The pace of technological change is reshaping the way we educate; it is increasingly hard to predict what kind of skills will be required in ten years' time, and teachers cannot be expected to shoulder the entire burden. A growing number of RSA Fellows believe that there are ways to work with emerging technologies and introduce school students to the fact that their future success will rely on an ability to be flexible, creative and entrepreneurial. What follows is a story of how a regular Fellows' network meeting turned into a nationwide initiative that is now equipping hundreds of children with the skills and mindset to thrive in our uncertain future landscape.

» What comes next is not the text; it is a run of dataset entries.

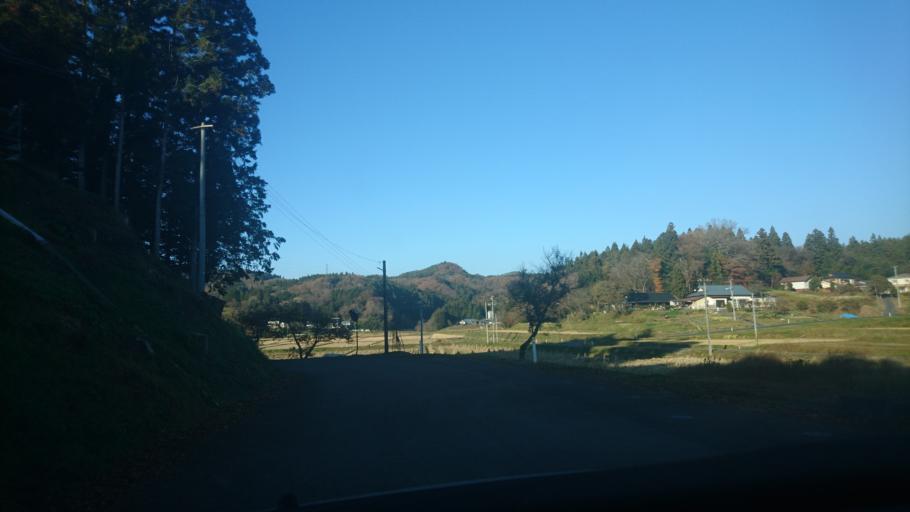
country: JP
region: Iwate
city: Ichinoseki
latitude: 38.9057
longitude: 141.2268
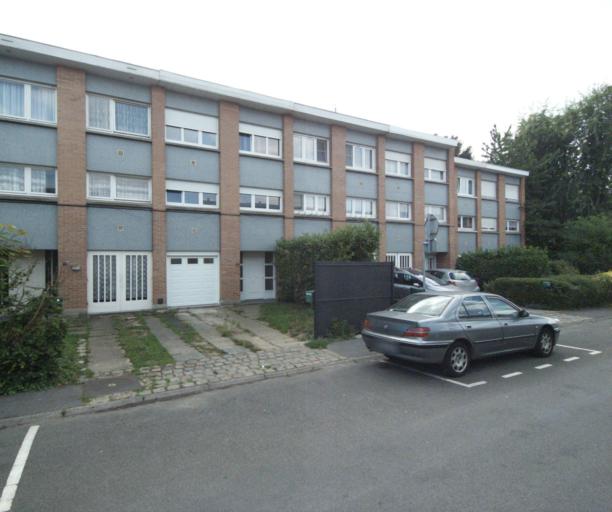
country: FR
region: Nord-Pas-de-Calais
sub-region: Departement du Nord
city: Mons-en-Baroeul
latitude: 50.6368
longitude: 3.1141
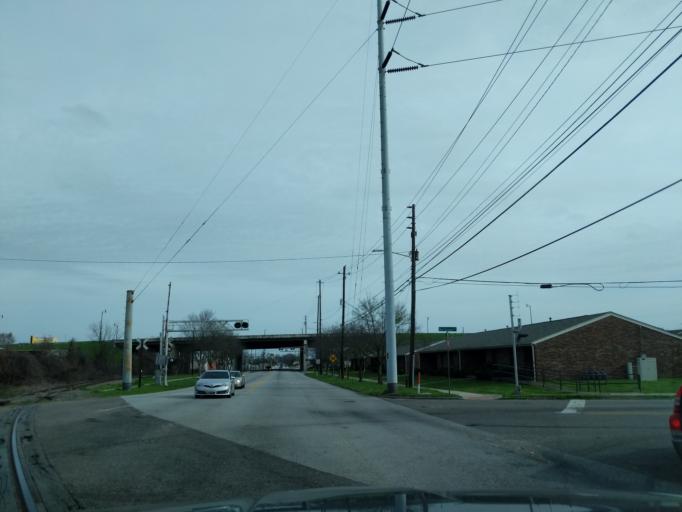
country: US
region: Georgia
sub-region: Richmond County
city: Augusta
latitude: 33.4615
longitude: -81.9680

Fellows’ network meetings take place regularly across UK, as well as some abroad. The purpose is to bring people together to share ideas and think about ways to collectively tackle social problems. Back in 2013, when I was Chair of the South Central region, I organised a small meeting for Fellows in my area. I admit that I was bemused when one of the Fellows at the meeting, Charles Ross, stood up and harangued attendees about the need to educate children about 3D printing as a manufacturing skill of the future.
In spite of his approach I was struck by Charles’ vision and intensity, and following that initial meeting I helped Charles to organise a Fellows’ interest group across the entire region. Together, we identified the need to set up after-school clubs to enable students to sample 3D printing before they took the step of moving into more formal design and technology courses. If you’re not sure how important 3D printing can be, take a look at a recent blog about the printing of prosthetic arms for amputees in war-torn South Sudan.
To test the idea, we installed 3D printers in schools as a pilot project. With my support, Charles brought on board a range of partners, including the New Scientist, the Royal Institution and WS Atkins, and held an introductory meeting in the House of Commons. Then, through a meeting with John Bradley FRSA (previously involved with RSA Scotland), the potential obstacle of school funding was addressed with the introduction of a partner that could offer crowdsourcing for schools at no cost.
This stimulated the interest of another Fellow, Richard Shearing, who had been a governor for an Academy school in Wokingham, and the chain of action continued until Charles and I formalised the idea and established You Invent; a subscription-based website that helps set up and equip design and technology focused after-school clubs which offer students the opportunity to prepare for fulfilling careers in the creative industries.
The first Fellow to take up the opportunity was Richard Shearing and his Forest Academy School, for which You Invent provided crowdsourcing that raised £2,000 in just two weeks, enabling them to purchase the 3D printing equipment. Having set the ball rolling, the You Invent website has recently entered the national stage, with schools involved from as far as Bristol, Manchester, Huddersfield and Dublin. And, in partnership with Joe Hallgarten and the RSA ARC team, You Invent held a workshop at London’s FabLab for teachers interested in developing 3D printing in their schools. Nearly 60 teachers attended, with very good feedback from them about the value of the event.
The project certainly makes a good start at solving the problem of future skills, but there are also other less immediately tangible benefits at work here. Giving young people maker spaces that allow them to invent freely, and understand that they have the power to create real products, will no doubt influence their entire approach to life. The world needs entrepreneurial people and not because we’re crying out for another Apple or Facebook, but because we need people who are excited by their potential, are prepared to work with change rather than against it, and realise that creativity is for everyone.
So, will the 'mighty oak' grow from this initiative? Only time (and teachers and students) will tell, but because of the active participation of far-flung Fellows, it stands a very good chance.